We recruited 12 healthy subjects, 12 stable CAD patients and 12 AMI patients. Blood samples were drawn from all participants and analysed by flow cytometry for the major peripheral B lymphocyte subsets including transitional, naïve, Antibody Secreting Cells (ASCs), memory populations (including switched, unswitched, IgD-only and IgM-only) and Double Negative populations (including DN1 and DN2).
We identified a significant shift in peripheral ASCs in AMI subjects (median 0.51% (IQR 0.25-0.83) of total B lymphocytes), compared to healthy subjects (1.45% (0.73 – 2.18); p=0.01). No other subset of B lymphocytes displayed a significant change between the healthy, stable CAD and AMI subjects.
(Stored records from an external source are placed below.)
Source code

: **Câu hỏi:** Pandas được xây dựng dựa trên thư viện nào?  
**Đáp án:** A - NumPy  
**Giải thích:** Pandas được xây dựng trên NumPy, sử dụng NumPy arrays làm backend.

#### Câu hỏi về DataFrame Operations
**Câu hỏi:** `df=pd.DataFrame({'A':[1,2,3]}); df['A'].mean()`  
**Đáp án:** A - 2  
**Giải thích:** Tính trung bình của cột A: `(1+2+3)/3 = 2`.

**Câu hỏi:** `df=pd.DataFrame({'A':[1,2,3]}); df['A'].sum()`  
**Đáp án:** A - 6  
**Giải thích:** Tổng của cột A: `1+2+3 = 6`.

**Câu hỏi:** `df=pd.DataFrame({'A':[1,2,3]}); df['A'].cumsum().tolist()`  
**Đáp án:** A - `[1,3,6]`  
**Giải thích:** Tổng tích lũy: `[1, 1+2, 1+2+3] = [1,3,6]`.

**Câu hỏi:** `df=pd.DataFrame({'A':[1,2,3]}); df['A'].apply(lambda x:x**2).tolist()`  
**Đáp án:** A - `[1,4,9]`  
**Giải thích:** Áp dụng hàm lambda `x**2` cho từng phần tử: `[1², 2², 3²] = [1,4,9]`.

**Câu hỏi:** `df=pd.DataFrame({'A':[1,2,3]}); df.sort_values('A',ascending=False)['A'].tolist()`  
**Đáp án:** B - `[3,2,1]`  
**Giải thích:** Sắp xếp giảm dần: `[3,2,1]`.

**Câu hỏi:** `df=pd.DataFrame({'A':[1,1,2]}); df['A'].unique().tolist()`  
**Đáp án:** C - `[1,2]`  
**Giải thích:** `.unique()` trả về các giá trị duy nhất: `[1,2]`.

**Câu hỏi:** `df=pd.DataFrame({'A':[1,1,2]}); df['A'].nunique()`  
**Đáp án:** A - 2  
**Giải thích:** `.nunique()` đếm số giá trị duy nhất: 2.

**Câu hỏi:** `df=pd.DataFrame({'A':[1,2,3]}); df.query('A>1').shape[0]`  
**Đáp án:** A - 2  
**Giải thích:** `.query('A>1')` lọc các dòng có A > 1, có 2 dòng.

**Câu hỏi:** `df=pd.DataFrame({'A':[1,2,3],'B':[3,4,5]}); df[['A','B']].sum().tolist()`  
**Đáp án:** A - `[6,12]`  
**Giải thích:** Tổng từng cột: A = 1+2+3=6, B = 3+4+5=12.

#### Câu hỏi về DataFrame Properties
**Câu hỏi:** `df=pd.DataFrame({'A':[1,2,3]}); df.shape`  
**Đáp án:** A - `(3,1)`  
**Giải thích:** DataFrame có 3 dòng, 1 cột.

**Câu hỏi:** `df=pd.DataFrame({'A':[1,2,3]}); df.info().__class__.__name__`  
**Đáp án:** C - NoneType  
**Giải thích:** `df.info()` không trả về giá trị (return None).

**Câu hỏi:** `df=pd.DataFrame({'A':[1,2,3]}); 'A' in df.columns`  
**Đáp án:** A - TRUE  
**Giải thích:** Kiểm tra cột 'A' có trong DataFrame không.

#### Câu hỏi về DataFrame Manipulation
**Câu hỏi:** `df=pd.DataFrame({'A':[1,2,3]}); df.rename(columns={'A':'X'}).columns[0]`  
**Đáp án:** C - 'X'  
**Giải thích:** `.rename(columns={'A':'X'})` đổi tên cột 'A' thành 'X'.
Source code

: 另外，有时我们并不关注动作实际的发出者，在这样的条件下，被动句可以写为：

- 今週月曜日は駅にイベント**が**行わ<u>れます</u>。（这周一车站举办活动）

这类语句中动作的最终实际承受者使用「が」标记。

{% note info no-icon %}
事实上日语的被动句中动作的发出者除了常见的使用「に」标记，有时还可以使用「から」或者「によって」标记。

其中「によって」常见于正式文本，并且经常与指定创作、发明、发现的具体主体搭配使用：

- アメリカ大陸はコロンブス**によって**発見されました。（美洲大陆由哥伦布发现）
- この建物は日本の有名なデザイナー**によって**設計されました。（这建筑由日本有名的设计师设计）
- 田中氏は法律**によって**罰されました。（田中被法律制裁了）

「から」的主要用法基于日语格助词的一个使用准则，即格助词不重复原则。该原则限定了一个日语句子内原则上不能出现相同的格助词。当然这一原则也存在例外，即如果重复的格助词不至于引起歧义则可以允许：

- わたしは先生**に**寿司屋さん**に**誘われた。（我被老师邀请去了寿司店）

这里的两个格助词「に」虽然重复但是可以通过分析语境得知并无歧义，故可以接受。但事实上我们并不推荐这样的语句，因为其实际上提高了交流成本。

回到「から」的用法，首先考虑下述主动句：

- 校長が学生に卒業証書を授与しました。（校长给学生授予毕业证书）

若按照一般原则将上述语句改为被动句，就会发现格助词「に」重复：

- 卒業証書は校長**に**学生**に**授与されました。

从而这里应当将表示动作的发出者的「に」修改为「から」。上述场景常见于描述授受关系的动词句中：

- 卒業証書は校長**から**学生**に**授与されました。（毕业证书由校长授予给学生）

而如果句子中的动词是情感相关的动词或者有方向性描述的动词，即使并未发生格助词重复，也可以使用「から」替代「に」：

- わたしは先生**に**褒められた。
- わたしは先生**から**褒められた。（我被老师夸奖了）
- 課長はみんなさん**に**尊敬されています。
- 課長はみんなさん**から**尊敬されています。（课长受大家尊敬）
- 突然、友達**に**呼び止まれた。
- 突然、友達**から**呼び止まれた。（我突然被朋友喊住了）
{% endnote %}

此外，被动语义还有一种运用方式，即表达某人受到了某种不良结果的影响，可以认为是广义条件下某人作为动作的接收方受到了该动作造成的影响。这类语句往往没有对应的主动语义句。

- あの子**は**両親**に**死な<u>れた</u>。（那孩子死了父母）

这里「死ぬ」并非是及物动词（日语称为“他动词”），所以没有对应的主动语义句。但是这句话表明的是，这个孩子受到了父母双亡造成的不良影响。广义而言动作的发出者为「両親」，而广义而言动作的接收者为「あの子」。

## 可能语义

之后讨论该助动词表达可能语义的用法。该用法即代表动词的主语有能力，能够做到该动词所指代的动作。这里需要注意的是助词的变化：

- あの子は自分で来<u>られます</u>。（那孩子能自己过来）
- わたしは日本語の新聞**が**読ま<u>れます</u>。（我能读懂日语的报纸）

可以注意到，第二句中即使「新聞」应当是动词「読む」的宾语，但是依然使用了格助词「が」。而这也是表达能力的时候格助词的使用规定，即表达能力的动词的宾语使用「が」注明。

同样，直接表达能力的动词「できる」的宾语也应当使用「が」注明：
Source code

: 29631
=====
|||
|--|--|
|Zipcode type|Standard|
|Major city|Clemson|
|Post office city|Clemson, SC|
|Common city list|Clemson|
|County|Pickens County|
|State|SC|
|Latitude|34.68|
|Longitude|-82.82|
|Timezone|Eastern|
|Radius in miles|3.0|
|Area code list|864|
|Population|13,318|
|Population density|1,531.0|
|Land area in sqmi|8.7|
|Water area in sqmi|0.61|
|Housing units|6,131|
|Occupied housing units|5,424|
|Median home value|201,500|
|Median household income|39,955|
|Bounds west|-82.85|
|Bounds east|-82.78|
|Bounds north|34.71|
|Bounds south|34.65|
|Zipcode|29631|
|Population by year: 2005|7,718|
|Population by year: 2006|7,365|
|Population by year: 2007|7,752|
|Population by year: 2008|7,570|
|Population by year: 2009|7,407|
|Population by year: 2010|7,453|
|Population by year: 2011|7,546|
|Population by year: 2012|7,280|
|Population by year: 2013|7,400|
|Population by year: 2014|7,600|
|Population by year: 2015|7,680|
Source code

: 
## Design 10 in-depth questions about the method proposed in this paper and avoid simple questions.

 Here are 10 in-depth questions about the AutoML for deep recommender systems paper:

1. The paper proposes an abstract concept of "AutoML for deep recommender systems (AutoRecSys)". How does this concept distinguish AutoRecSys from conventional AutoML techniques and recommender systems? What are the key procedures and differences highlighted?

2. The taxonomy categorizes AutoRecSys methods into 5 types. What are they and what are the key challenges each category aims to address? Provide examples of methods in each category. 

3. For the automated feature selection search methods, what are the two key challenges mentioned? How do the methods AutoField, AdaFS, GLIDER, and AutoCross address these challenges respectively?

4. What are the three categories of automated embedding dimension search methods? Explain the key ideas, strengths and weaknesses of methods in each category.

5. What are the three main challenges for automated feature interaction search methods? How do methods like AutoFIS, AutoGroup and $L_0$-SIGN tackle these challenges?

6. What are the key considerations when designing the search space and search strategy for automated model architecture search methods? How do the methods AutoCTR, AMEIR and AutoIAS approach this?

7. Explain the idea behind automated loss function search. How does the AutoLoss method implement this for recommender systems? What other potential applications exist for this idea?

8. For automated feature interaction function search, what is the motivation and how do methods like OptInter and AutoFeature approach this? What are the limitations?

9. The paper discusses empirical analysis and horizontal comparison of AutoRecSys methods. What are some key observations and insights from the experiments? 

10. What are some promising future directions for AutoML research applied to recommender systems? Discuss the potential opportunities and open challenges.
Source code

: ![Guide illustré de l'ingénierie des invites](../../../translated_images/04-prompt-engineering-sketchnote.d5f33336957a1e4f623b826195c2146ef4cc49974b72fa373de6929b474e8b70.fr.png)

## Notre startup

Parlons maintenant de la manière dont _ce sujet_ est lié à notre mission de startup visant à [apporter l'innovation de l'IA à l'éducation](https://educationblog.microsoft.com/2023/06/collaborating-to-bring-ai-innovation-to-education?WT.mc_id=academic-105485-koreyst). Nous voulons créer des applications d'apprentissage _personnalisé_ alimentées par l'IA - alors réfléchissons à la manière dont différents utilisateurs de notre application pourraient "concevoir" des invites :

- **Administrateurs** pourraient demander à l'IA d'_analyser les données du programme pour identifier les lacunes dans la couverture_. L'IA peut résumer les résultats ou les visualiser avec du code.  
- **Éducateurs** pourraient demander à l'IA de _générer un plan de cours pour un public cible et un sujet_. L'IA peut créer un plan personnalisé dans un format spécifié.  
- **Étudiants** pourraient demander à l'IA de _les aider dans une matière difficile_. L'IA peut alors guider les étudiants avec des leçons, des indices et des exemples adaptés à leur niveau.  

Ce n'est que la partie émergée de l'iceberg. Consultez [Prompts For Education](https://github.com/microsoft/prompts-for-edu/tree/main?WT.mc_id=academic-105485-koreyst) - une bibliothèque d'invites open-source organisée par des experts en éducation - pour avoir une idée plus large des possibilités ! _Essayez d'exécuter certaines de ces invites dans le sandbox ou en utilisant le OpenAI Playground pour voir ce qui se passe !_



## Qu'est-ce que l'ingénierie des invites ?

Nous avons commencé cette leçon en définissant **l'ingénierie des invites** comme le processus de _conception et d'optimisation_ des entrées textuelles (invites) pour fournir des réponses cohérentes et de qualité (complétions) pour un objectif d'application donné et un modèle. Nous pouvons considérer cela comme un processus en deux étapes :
We observed an absence of change in a majority of peripheral B lymphocyte subsets across these three groups. ASCs were the only subset to be reduced significantly in subjects with AMI, compared to healthy subjects. This difference may be reflective of ASCs returning to lymphatic structures due to immunological signalling following an AMI. Comparing the phenotype and functional responses of B lymphocytes from the periphery with B lymphocytes in lymphatic tissues central to the myocardium may shed more light on how B lymphocyte subsets change in response to AMI. These studies will allow us to enrich our clinical understanding of the B lymphocyte response in CAD progression.